Los restauradores trabajaron con respeto absoluto a los materiales originales. Aplicaron tratamientos reversibles, lo que permitirá futuras intervenciones sin dañar las piezas. Este criterio sigue las recomendaciones de los organismos internacionales de conservación del patrimonio.
Las falúas ya habían pasado por otras restauraciones. Su uso histórico y la complejidad de sus materiales lo hicieron necesario con el paso del tiempo. Esta nueva actuación mejora su conservación y permite mostrarlas en condiciones óptimas al público.
El Museo de Falúas Reales se inauguró en 1963 y fue construido siguiendo el proyecto del arquitecto Ramón Andrada. Su diseño responde a una clara voluntad de integración con el entorno natural y monumental de Aranjuez, declarado Paisaje Cultural Patrimonio de la Humanidad.
El edificio alberga embarcaciones que pertenecen a Patrimonio Nacional y que proceden directamente de los festejos reales, lo que convierte al museo en un espacio único dentro del panorama museístico español. A diferencia de otros museos navales, aquí el protagonismo recae en el uso ceremonial y simbólico de las falúas, más que en su función técnica.

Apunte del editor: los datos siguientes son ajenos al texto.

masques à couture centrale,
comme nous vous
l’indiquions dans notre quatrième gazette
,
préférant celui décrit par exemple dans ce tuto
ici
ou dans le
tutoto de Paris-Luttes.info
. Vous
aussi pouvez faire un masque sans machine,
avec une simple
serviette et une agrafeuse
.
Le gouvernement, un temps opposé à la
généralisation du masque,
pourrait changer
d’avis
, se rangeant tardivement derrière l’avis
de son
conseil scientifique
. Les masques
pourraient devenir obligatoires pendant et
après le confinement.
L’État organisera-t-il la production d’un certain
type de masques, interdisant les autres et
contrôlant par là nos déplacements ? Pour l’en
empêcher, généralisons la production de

Con la reapertura, el museo recupera su papel como espacio divulgativo, accesible tanto para el público general como para los amantes de la historia, el arte y la navegación fluvial. La restauración permite apreciar detalles que antes pasaban desapercibidos y refuerza el valor de estas piezas como testimonio de una época en la que el agua formaba parte esencial de la vida cortesana.
Esta actuación demuestra cómo la conservación del patrimonio no solo protege el pasado, sino que lo reactiva y lo acerca al presente, ofreciendo nuevas miradas sobre una herencia cultural que sigue viva.